Strategies for Reducing Cheating
Knowing the scale of the problem and understanding some of its reasons, let’s consider several strategies that can be implemented by educational institutions to strengthen their academic integrity.
- Avoid student overload. When placed under continuous pressure, students often fail to manage their time and start looking for easier ways to get a good grade.
- Be thoughtful about language. It’s important to choose the right words for praising your students. It’s recommended to use phrases that include both praising and stimulus for further progress. For example, “You did a great job but there are still more areas you can develop in.”
- Develop academic culture. Educational institutions are advised to devote more time to discussing ethical matters with their students. Moreover, they could consider including these types of lessons in their curriculum.
- Proctoring. The increasing popularity of e-learning and continuous technological development has fostered a surge in academic misconduct. However, why not turn the tide in your favor? Nowadays, there are many innovative digital proctoring solutions, such as ProctorEdu.com, that help educational institutions increase the effectiveness of online learning and protect their reputation.

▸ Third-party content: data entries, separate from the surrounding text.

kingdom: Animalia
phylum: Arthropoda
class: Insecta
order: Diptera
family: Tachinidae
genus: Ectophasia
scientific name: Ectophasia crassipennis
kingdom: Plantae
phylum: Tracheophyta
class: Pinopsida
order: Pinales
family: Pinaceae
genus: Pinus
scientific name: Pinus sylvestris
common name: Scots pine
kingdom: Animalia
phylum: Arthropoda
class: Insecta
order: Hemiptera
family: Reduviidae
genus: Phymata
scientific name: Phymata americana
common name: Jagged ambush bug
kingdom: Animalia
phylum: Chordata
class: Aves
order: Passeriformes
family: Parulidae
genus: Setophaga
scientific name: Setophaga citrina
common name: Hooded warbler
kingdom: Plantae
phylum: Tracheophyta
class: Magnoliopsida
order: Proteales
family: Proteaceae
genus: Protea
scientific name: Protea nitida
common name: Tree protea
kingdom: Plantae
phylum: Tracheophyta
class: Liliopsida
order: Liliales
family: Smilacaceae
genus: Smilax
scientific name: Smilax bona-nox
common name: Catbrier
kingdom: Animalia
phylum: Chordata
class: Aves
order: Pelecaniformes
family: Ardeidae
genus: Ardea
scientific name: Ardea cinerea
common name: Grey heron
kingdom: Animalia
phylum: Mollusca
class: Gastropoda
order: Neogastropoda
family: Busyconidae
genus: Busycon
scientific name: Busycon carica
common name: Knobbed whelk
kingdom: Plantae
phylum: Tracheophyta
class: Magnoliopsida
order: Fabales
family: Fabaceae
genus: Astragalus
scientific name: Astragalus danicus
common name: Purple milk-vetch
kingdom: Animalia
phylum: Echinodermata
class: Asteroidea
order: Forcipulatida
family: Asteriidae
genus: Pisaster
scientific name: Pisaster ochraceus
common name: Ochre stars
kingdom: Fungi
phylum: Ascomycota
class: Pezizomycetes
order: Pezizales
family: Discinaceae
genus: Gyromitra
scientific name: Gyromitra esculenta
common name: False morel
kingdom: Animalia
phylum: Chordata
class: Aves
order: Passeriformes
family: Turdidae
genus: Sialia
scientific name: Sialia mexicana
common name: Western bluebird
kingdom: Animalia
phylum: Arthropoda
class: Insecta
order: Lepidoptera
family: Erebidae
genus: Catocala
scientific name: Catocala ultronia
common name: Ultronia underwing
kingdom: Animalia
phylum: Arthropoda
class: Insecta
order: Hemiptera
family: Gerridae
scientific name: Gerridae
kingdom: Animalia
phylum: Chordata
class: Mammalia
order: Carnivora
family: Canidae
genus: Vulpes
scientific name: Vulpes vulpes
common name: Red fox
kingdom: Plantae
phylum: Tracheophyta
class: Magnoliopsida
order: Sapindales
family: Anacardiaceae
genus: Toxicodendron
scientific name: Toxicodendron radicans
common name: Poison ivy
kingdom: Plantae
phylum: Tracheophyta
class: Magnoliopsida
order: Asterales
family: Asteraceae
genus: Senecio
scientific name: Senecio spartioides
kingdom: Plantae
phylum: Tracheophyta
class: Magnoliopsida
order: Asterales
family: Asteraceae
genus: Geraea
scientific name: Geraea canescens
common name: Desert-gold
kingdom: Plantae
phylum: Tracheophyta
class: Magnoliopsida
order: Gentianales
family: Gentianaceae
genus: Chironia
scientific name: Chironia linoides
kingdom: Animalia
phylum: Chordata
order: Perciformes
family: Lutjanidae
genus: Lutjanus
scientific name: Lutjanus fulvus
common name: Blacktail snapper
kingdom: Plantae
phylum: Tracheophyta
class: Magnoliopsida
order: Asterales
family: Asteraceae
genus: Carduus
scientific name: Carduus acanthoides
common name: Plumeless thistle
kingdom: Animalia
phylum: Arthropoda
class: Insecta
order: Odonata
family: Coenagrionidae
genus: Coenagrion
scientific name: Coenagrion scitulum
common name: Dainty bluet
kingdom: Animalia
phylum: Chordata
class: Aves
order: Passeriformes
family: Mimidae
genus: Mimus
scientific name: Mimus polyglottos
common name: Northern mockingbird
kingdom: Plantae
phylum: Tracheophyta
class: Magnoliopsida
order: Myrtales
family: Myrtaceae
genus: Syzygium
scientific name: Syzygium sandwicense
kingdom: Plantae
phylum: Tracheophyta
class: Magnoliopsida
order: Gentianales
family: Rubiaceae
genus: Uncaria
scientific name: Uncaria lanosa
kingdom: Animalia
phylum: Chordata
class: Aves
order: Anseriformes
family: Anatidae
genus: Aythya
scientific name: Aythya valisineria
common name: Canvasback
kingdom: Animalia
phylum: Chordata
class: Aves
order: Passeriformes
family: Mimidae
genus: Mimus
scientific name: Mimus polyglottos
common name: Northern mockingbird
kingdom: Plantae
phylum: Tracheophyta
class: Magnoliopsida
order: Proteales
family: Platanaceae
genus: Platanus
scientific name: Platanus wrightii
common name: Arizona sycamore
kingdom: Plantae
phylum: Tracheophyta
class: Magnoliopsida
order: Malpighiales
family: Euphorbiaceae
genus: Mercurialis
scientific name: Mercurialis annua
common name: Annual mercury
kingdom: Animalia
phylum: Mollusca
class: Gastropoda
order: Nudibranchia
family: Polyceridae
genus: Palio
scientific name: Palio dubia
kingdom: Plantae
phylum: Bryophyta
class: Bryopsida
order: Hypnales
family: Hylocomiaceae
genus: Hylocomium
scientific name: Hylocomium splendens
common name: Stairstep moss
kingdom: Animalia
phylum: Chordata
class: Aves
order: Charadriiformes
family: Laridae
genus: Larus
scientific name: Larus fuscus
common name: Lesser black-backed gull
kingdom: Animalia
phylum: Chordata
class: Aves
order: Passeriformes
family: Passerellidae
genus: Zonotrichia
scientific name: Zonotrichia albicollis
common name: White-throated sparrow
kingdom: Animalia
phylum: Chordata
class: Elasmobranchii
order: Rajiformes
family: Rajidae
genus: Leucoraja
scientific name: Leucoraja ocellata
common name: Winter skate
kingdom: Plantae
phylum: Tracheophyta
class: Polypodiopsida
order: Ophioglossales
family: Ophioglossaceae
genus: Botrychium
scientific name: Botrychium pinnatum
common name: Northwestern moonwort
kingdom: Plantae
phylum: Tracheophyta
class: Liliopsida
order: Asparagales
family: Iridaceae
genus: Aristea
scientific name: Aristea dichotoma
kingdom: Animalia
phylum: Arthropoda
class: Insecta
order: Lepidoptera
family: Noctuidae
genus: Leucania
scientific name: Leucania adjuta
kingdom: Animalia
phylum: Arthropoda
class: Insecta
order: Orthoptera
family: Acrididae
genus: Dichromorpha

Academic misconduct is a serious concern of modern education. The statistics on how many students cheat in college and high school is shocking. Moreover, it’s important to note that the situation is not getting better, but even worse. The most common reasons for academic cheating include student overload, lack of time, pressure to succeed, etc. To improve their integrity and protect their reputation, educational institutions have to foster academic culture, thoroughly analyze the reasons for students’ unethical behavior, and come up with improved strategies based on cutting-edge technologies.
What is the percentage of students cheating?
The level of cheating in high school according to statistics is extremely high. One of the most thorough studies, carried out by Dr. Donald McCabe, reveals that about 95% of polled students (both undergraduates and graduates) admitted to having cheated in some form.
How often do students get caught cheating?
According to different statistical data, students don’t often get caught cheating. Technological development has made it more difficult for institutions to efficiently proctor educational activities. This is also the reason why a growing number of students in schools and colleges are opting for an easier way of getting a better grade.
Is academic cheating getting worse?
Academic misconduct is tending to get worse in all types of educational institutions. One of the common explanations for cheating is the pressure to succeed. Many students try to find easier ways to get better grades. Moreover, they are also motivated by the statistics, showing that cheaters have higher GPAs than honest students.
What percentage of high schoolers have cheated?
According to the McCabe study, the percentage of cheaters in high school is very high. 95% of respondents (of which there were around 70,000) admitted to breaking the honor code of their institution. 64% of them confessed to cheating during tests and 58% admitted to committing plagiarism.